// This method gets called by the runtime. Use this method to add services to the container.
public void ConfigureServices(IServiceCollection services)
{
services.AddMvc(o =>
{
o.Filters.Add(typeof(GlobalExceptionFilter)); //注入全局异常过滤
}).SetCompatibilityVersion(CompatibilityVersion.Version_2_2);
#region Swagger
services.AddMiniProfiler(options =>
{
options.RouteBasePath = "/profiler";//注意这个路径要和下边 index.html 脚本配置中的一致,
(options.Storage as MemoryCacheStorage).CacheDuration = TimeSpan.FromMinutes(10);
}
);
services.AddSwaggerGen(c =>
{
c.SwaggerDoc("v1", new OpenApiInfo
{
Version = "v0.1.0",
Title = "Element.API",
Description = "框架说明文档",
});
var basePaths = ApplicationEnvironment.ApplicationBasePath;
var xmlPath = Path.Combine(basePaths, "ElemntUI.Api.xml"); //这个就是刚刚配置的xml文件名
c.IncludeXmlComments(xmlPath, true); //默认的第二个参数是false,这个是controller的注释,记得修改
c.AddSecurityDefinition("oauth2", new OpenApiSecurityScheme
{
Description = "JWT授权(数据将在请求头中进行传输) 直接在下框中输入Bearer {token}(注意两者之间是一个空格)\"",
Name = "Authorization", //jwt默认的参数名称
In = ParameterLocation.Header, //jwt默认存放Authorization信息的位置(请求头中)

━━━━━━━━━━━━━━━━━━━━━━━━━━━━━━

任务列表 —
1 – 对照这段 ConfigureServices 代码,判断以下说法是否相符,逐条回答"是"或"否",并原文引用作为依据的字句:(a) MiniProfiler 的 RouteBasePath 被设为 "/profiler";(b) OpenApiInfo 中的 Version 被设为 "v1";(c) IncludeXmlComments 的第二个参数默认为 true。
2 – 这段 ConfigureServices 代码中,传给 IncludeXmlComments 的 XML 文件名是什么?
3 – 从这段 ConfigureServices 代码的最后一行之后往下续写。

所给条目 —
━━━━━━━━━━━━━━━━━━━━━━━━━━━━━━

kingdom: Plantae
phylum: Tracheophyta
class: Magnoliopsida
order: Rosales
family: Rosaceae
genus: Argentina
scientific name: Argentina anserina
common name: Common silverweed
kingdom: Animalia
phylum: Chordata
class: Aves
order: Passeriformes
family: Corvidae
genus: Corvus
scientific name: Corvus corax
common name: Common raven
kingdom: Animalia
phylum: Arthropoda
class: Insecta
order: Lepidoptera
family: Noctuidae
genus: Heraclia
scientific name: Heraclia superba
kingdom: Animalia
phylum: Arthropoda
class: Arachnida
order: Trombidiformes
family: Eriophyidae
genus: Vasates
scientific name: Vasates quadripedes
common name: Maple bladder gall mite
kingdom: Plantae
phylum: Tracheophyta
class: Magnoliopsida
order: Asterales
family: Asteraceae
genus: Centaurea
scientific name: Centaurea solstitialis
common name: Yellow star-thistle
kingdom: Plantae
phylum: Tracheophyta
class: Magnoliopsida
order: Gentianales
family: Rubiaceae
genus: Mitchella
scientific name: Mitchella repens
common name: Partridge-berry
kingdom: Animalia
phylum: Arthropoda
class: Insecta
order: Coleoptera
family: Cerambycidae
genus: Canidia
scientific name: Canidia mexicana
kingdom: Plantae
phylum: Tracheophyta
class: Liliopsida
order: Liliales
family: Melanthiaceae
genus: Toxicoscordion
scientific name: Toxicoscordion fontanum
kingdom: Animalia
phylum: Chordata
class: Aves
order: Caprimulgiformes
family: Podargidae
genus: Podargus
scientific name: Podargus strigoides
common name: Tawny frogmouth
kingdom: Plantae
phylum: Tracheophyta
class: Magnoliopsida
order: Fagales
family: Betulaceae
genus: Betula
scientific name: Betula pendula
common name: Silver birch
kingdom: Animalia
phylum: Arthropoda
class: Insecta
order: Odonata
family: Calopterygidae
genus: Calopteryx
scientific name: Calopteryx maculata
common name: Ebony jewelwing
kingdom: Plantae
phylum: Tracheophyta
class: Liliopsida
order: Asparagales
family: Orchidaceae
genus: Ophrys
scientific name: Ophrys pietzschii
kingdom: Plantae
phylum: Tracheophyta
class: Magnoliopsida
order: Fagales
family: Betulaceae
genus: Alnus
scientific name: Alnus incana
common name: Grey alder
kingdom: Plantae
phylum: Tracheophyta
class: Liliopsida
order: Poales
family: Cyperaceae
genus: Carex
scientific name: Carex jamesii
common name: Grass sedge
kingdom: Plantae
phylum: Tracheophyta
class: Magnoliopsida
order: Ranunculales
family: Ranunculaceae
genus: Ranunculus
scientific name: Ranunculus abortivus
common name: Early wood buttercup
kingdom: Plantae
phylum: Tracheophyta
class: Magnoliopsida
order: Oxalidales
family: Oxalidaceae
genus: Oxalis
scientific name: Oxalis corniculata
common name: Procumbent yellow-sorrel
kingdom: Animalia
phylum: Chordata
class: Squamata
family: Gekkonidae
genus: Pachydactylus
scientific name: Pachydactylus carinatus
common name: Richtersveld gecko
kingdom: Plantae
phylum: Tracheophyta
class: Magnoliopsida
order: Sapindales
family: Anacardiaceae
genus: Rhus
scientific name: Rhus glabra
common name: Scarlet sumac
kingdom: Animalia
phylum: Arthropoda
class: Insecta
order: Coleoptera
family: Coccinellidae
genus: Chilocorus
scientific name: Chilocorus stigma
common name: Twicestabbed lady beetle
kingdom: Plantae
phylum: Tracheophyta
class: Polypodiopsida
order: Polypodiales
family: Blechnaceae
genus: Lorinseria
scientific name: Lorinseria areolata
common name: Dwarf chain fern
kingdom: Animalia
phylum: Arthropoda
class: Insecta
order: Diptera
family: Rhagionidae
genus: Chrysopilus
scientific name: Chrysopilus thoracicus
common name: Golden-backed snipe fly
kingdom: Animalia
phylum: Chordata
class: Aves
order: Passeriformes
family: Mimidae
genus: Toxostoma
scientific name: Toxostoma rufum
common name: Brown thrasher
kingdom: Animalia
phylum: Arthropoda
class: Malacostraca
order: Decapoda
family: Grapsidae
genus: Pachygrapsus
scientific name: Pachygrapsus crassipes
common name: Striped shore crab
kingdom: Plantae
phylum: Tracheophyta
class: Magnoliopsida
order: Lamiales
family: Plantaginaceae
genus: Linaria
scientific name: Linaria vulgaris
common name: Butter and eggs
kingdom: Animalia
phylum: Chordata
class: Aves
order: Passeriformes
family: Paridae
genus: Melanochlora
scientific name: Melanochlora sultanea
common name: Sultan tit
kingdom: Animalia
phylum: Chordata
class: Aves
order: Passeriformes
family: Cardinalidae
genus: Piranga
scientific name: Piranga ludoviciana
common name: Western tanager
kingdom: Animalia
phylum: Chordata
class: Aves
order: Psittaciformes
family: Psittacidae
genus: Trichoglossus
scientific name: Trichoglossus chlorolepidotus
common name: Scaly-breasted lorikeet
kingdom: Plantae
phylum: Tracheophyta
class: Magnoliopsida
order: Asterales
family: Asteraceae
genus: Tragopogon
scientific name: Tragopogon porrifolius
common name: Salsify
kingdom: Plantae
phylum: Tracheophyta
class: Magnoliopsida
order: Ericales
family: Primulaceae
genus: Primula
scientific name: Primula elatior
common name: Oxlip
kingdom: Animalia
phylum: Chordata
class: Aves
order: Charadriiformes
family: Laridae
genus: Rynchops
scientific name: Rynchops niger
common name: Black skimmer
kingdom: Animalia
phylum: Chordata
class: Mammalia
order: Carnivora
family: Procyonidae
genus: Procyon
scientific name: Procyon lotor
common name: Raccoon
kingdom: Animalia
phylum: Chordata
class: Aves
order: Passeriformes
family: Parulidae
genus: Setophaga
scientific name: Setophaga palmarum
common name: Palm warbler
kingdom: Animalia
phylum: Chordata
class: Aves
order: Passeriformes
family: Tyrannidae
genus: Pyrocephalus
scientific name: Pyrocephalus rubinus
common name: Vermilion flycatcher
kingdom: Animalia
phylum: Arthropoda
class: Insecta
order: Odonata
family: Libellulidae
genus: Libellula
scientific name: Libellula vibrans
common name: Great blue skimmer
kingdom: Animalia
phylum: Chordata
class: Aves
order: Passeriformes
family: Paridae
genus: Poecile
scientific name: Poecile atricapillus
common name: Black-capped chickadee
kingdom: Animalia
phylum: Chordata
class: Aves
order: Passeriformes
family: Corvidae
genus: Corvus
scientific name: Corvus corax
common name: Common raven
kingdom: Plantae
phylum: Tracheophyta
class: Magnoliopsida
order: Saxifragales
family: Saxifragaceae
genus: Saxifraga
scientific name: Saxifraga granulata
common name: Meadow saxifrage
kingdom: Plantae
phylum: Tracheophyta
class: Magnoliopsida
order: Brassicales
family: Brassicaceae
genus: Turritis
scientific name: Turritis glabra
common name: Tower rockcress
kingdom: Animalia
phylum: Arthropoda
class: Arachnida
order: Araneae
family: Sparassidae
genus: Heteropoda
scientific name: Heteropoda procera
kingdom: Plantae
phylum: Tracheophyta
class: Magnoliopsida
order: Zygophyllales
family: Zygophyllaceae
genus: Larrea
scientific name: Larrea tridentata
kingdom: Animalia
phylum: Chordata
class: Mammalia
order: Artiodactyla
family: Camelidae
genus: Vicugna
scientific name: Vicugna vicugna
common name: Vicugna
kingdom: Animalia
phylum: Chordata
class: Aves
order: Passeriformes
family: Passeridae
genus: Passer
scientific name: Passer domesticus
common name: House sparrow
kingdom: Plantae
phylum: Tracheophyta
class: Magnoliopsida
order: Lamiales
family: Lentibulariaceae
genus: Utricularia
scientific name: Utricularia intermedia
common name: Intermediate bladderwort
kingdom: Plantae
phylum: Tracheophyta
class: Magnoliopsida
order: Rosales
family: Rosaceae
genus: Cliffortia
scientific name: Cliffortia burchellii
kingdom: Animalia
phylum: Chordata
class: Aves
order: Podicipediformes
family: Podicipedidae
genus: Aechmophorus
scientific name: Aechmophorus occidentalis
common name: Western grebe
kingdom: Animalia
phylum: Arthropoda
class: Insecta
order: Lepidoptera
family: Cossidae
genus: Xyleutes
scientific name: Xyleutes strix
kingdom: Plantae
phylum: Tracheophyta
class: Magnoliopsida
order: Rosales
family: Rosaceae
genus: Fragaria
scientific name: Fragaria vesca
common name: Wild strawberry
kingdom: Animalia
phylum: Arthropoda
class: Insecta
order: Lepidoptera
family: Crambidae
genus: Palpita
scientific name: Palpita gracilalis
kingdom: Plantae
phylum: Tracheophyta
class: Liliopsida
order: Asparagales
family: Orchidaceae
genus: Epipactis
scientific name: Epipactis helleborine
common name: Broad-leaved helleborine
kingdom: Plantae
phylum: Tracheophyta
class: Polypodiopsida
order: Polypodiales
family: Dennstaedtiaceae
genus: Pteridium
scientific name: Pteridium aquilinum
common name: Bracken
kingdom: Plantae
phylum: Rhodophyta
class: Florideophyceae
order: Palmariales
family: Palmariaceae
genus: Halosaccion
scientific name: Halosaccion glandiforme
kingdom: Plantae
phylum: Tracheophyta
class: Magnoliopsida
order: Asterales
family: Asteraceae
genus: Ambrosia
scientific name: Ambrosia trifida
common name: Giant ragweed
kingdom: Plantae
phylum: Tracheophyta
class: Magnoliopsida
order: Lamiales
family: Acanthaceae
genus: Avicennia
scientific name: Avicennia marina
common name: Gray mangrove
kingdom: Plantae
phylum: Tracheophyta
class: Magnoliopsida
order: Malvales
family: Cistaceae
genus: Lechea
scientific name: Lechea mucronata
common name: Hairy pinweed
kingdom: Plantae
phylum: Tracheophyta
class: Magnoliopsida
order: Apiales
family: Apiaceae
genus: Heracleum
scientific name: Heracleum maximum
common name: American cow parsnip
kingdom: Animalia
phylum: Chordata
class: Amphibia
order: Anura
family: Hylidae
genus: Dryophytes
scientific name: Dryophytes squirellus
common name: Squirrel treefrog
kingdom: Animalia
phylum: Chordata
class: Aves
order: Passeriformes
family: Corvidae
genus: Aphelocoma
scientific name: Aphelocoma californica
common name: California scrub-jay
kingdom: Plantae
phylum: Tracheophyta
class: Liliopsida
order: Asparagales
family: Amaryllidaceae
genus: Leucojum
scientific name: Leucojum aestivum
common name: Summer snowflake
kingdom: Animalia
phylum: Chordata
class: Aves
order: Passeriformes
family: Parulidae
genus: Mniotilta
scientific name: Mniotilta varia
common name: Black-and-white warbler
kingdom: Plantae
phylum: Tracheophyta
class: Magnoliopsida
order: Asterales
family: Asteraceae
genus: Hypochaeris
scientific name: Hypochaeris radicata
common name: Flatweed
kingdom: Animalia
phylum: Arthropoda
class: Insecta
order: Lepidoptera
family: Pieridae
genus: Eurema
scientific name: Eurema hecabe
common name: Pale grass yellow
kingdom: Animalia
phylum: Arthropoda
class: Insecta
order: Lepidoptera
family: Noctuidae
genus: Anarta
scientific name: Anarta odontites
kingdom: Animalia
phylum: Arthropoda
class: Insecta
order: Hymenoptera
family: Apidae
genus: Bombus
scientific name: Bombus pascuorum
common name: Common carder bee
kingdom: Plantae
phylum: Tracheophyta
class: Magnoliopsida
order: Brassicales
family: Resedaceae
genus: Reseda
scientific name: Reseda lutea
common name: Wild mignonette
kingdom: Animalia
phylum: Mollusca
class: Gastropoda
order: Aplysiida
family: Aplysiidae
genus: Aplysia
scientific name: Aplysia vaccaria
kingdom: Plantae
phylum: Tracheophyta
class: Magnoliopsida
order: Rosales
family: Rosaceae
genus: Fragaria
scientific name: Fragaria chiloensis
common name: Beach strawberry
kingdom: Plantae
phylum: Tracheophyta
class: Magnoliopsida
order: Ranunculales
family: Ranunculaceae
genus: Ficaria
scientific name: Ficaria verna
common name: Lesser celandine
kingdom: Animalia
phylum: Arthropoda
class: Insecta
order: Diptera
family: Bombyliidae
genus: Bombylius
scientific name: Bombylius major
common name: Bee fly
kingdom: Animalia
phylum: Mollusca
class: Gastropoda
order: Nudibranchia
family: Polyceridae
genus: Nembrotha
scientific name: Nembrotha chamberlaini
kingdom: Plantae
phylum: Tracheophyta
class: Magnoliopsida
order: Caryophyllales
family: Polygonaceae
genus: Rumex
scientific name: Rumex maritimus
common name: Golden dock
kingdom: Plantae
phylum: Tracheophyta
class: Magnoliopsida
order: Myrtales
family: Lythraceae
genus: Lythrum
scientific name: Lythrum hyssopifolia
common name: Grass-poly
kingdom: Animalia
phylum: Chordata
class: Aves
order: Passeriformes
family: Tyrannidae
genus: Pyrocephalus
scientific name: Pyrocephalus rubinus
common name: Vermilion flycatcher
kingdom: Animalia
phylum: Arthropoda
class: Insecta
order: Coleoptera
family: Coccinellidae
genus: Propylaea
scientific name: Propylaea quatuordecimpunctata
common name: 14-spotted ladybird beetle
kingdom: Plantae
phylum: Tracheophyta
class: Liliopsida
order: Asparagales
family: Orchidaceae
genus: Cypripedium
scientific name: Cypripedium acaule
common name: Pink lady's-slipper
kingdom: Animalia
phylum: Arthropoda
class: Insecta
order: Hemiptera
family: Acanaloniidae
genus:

━━━━━━━━━━━━━━━━━━━━━━━━━━━━━━

你的回答 —
1 –
(a) 是。依据:options.RouteBasePath = "/profiler";
(b) 否。依据:Version = "v0.1.0",
(c) 否。依据:默认的第二个参数是false

2 – ElemntUI.Api.xml

3 –
Type = SecuritySchemeType.ApiKey
});
});
#endregion
#region 配置跨域
services.AddCors(c =>
{
c.AddPolicy("LimitRequests", policy =>
{
// 支持多个域名端口,注意端口号后不要带/斜杆:比如localhost:8000/,是错的
// 注意,http://127.0.0.1:1818 和 http://localhost:1818 是不一样的,尽量写两个
policy
.WithOrigins("http://127.0.0.1:1818", "http://localhost:8080", "http://localhost:8021"
, "http://localhost:8081", "http://localhost:1818"
, "http://localhost:9001", "http://localhost:1090"
, "http://localhost:5000", "http://localhost:5001"
)
.AllowAnyHeader()//Ensures that the policy allows any header.
.AllowAnyMethod();
});
});
#endregion
#region 授权认证
//services.AddSingleton<IJwtInterface, JwtHelpers>(); //注入jwt
services.AddScoped <IAuthorizationHandler, MustRoleHandle>();
services.AddAuthorization(options =>
{
options.AddPolicy(Permissions.Name,
policy => policy.Requirements.Add(new PolicyRole(ClaimTypes.Role, true))
);
});
#endregion
#region 给予权限,访问API
var audienceConfig = Configuration.GetSection("Audience");
var symmetricKeyAsBase64 = audienceConfig["Secret"];
var keyByteArray = Encoding.ASCII.GetBytes(symmetricKeyAsBase64);
var signingKey = new SymmetricSecurityKey(keyByteArray);
var tokenValidationParameters = new TokenValidationParameters
{
ValidateIssuerSigningKey = true,
IssuerSigningKey = signingKey, //还是从 appsettings.json 拿到的
ValidateIssuer = true,
ValidIssuer = audienceConfig["Issuer"], //发行人
ValidateAudience = true,
ValidAudience = audienceConfig["Audience"],//订阅人
ValidateLifetime = true,
ClockSkew = TimeSpan.Zero,
RequireExpirationTime = true
};
services.AddAuthentication(o =>
{
o.DefaultAuthenticateScheme = JwtBearerDefaults.AuthenticationScheme;
o.DefaultChallengeScheme = nameof(ApiResponseHandler);
o.DefaultForbidScheme = nameof(ApiResponseHandler);
})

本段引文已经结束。